I realized through my last few posts that writing about pop culture, something I’ve been fully immersed in my whole life, makes me actually happy. Even if no one reads it.
I grew up in a very punishing household. Feelings were not only not embraced, but barely even allowed. So, I always turned to music, TV, movies, anything going on in the world of pop culture to get my emotional regulation needs met. I learned to soothe myself and co-regulate by laughing at Roseanne or crying to Celine Dion. I learned how to make other people laugh by studying the mannerisms and comedic timing of Bill Murray and Chris Farley and Molly Shannon. I had movie quotes at the ready for just about every moment one could imagine. And I could make the perfect mix-tape to fit any occasion.

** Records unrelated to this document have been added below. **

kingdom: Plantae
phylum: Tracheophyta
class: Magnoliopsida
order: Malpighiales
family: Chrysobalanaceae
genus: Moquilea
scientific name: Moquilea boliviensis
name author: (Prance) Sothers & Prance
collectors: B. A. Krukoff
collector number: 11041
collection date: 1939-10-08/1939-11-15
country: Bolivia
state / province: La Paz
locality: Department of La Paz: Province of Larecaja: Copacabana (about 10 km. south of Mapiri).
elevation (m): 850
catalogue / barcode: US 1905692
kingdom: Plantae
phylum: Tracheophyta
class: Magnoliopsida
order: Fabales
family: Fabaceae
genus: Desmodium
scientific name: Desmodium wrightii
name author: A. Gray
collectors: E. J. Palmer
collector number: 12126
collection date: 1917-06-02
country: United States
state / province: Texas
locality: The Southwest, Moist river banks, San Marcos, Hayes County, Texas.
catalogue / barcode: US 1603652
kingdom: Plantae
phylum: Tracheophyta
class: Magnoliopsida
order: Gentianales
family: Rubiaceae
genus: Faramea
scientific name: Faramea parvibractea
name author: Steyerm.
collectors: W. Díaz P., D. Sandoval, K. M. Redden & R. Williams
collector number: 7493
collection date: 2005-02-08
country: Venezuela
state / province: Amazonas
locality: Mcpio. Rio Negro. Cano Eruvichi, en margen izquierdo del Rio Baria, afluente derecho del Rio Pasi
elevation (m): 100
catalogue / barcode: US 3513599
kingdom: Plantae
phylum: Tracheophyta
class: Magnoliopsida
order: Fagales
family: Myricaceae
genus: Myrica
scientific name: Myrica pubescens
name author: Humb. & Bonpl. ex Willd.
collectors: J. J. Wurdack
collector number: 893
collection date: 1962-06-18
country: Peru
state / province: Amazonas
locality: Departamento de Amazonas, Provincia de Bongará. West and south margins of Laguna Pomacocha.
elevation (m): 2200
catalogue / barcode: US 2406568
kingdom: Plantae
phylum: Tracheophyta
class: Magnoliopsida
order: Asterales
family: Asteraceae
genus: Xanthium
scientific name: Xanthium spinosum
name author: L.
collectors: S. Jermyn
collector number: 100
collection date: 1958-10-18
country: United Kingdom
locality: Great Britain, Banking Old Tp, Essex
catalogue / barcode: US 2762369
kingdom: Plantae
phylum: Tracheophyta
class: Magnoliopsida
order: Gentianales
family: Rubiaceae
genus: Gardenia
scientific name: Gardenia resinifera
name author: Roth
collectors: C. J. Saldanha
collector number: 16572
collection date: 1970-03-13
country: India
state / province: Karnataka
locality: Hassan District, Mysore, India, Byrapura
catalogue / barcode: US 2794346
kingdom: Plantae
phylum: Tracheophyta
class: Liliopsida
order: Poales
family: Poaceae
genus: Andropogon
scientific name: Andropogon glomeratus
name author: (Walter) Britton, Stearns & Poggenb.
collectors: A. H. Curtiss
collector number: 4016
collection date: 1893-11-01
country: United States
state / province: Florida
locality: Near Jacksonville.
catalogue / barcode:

I’ve long referred to myself as a pop culture junkie, and it’s true. I can’t really get enough. I could (and often do) spend hours talking about a singular television series or musician’s discography. Here’s a not-so-humble brag about me: I also nearly single-handedly won a Ghostbusters trivia by 11 points! I beat men who showed up in full costume. One of them pointed at me and said “they scare me” because of how quick and accurate my answers were.



When you grow up in a household that is both somehow simultaneously chaotic and emotionally constipated, you learn to zero-in on things that shut everything else around you off. Pop culture was that for me. Now, I need a way to survive this current moment in my life where rejection comes left and right, the acceptances make me crunched for time, and where witnessing the fall of American Democracy while my fellow citizens fracture themselves further and further to the extremes makes me feel like my head is exploding, and not in the good way art can sometimes do. Pop culture is how I will survive this moment.
Welcome to Today in Pop Culture History
Starting today, Class Interrupted will become Today in Pop Culture History, where I select some of my favorite moments in my vast memory of pop-cultural events, or some moments that I think are particularly culturally important, even if not my favorite, and do a deep dive into their history, impact, and legacy, all for the sake of actually enjoying this practice I’ve created for myself where keeping the fingers moving over the keys and the research skills sharp was what it was really all about from the beginning.
If you came here for class commentary, fret not, for there will still be plenty of scathing class analyses within these pop culture deep dives (one cannot examine celebrity, fame, or popularity without also examining the role of capitalism inherent in all of it). But my hope is that focusing my class consciousness, as well as my other occasional sociopolitical views, on pop culture will not only be more enjoyable for me, but will be more fun for readers who might also need a fucking break from all the political hot-takes about how our world is coming to an end and everything around us is on fire.
I hope you’ll stay with me while I try something new, and if you’ve never been here before, I hope you’ll hop on along for the ride. Either way, I’ll be here, doing what I’ve always done my whole life through difficult times: hyper-fixating on the world of pop culture to quiet the chaos around me. Trust me, the chaos will always be there when you’re ready to tune back into it. But don’t we all need a little break sometimes?
I’ll see you for the first day in pop culture history later this month. Until then, go watch something you love from childhood, put on a good record, go to the farmer’s market and get some fresh berries, make some orange juice popsicles, and touch some grass. See you in a couple weeks!